June 26, 2020

This release of the Cloudera Data Warehouse service on CDP Public Cloud introduces the following new features and improvements:

Query isolation for scan-heavy, data-intensive queries in Hive LLAP Virtual Warehouses

Hive Virtual Warehouses base auto-scaling on the total scan size of the query. HiveServer, which receives all incoming queries, has a query planner component. When the HiveServer query planner receives queries, it examines the total scan size of each query. That is, it looks at the number of bytes read from the file system required to run the query. If the Query Isolation feature has been enabled for a Virtual Warehouse and a query scans more data than the threshold set in the hive.query.isolation.scan.size.threshold parameter, the planner runs the query in isolation. This means that an isolated standalone executor group is spawned to run the data-intensive query. For more details, see Hive query isolation for scan-heavy, data-intensive queries.

◆ **Complete the following**
[A] In the release note, which parameter sets the scan-size threshold above which a query runs in isolation?
[B] Repeat the release note word for word, starting at "Query isolation for scan-heavy, data-intensive queries in" and ending at "scan-heavy, data-intensive queries.".

◆ **Material supplied**

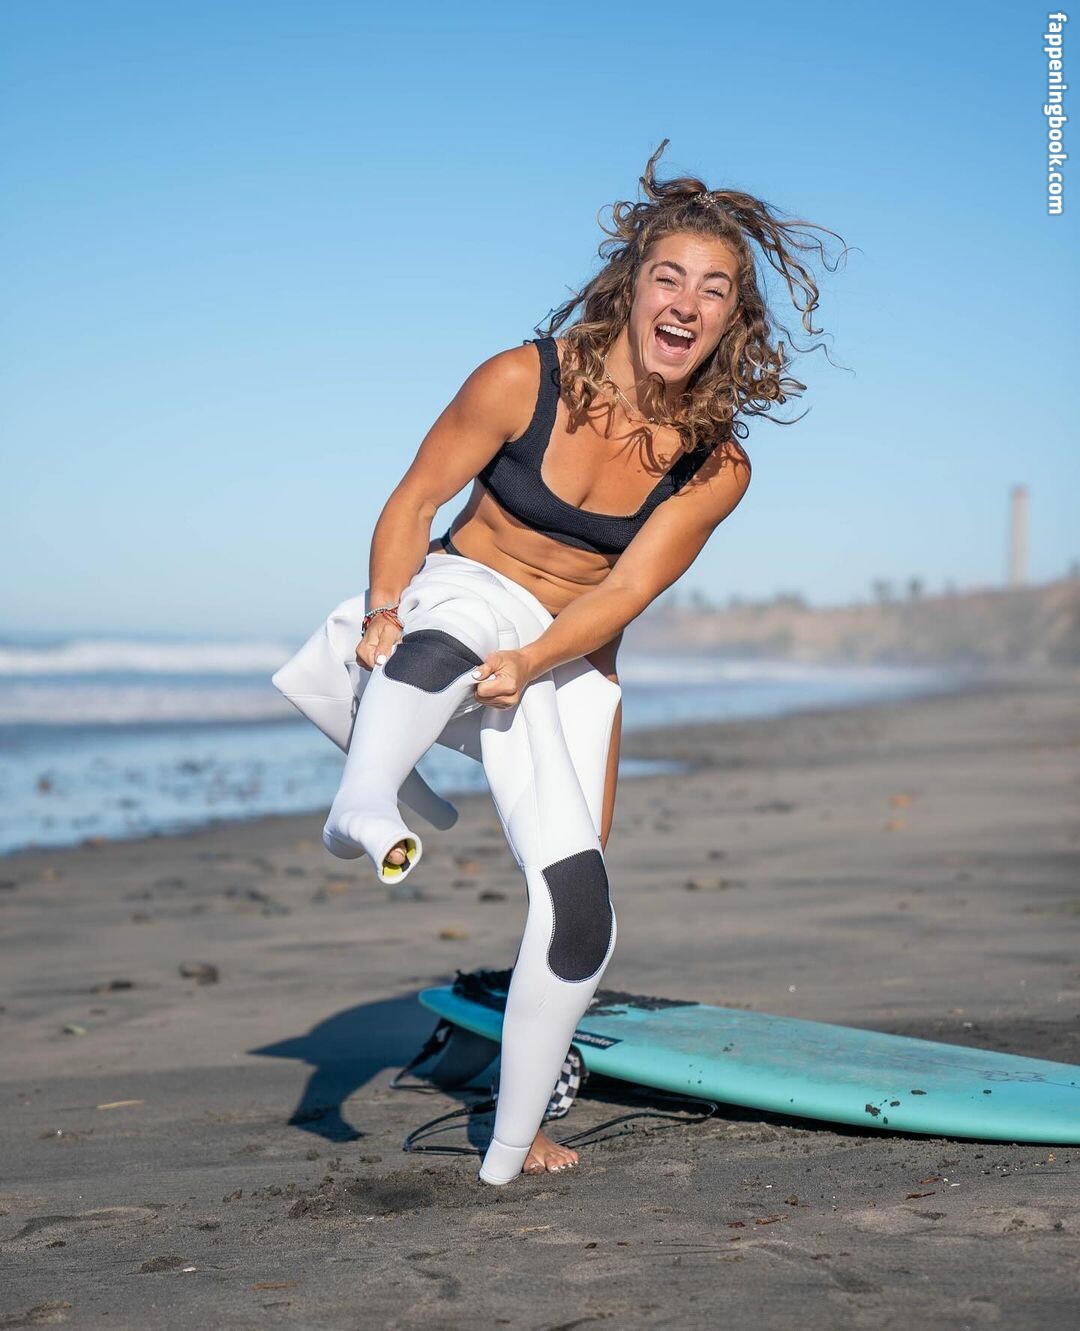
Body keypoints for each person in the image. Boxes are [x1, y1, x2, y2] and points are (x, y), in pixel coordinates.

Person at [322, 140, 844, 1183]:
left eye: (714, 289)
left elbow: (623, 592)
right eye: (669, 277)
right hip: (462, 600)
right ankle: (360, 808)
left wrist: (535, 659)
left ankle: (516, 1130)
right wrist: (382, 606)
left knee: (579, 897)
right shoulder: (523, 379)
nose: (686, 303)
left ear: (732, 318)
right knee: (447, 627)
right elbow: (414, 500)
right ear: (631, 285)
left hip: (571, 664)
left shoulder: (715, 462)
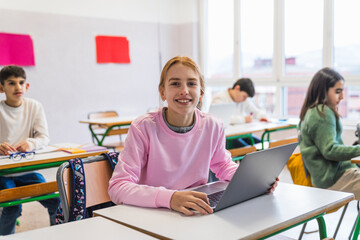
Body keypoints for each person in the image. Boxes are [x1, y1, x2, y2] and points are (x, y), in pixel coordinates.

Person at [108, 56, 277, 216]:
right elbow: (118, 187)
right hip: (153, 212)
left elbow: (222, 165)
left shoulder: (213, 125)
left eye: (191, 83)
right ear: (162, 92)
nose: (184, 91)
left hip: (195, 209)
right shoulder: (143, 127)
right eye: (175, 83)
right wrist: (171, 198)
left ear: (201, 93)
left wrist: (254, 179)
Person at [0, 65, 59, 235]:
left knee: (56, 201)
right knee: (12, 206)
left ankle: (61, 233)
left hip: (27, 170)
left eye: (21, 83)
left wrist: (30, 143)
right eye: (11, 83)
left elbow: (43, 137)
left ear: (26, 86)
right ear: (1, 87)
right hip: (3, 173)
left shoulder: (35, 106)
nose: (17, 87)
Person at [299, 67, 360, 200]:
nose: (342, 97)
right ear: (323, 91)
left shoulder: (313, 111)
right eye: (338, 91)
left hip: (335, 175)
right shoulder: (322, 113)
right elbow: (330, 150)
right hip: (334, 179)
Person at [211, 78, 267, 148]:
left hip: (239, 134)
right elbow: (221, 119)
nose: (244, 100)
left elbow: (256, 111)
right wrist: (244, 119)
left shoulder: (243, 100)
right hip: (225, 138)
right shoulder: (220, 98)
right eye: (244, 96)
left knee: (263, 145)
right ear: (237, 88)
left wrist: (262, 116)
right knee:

◆ **Answers by item**
[A] The hive.query.isolation.scan.size.threshold parameter.

[B]
Query isolation for scan-heavy, data-intensive queries in Hive LLAP Virtual Warehouses

Hive Virtual Warehouses base auto-scaling on the total scan size of the query. HiveServer, which receives all incoming queries, has a query planner component. When the HiveServer query planner receives queries, it examines the total scan size of each query. That is, it looks at the number of bytes read from the file system required to run the query. If the Query Isolation feature has been enabled for a Virtual Warehouse and a query scans more data than the threshold set in the hive.query.isolation.scan.size.threshold parameter, the planner runs the query in isolation. This means that an isolated standalone executor group is spawned to run the data-intensive query. For more details, see Hive query isolation for scan-heavy, data-intensive queries.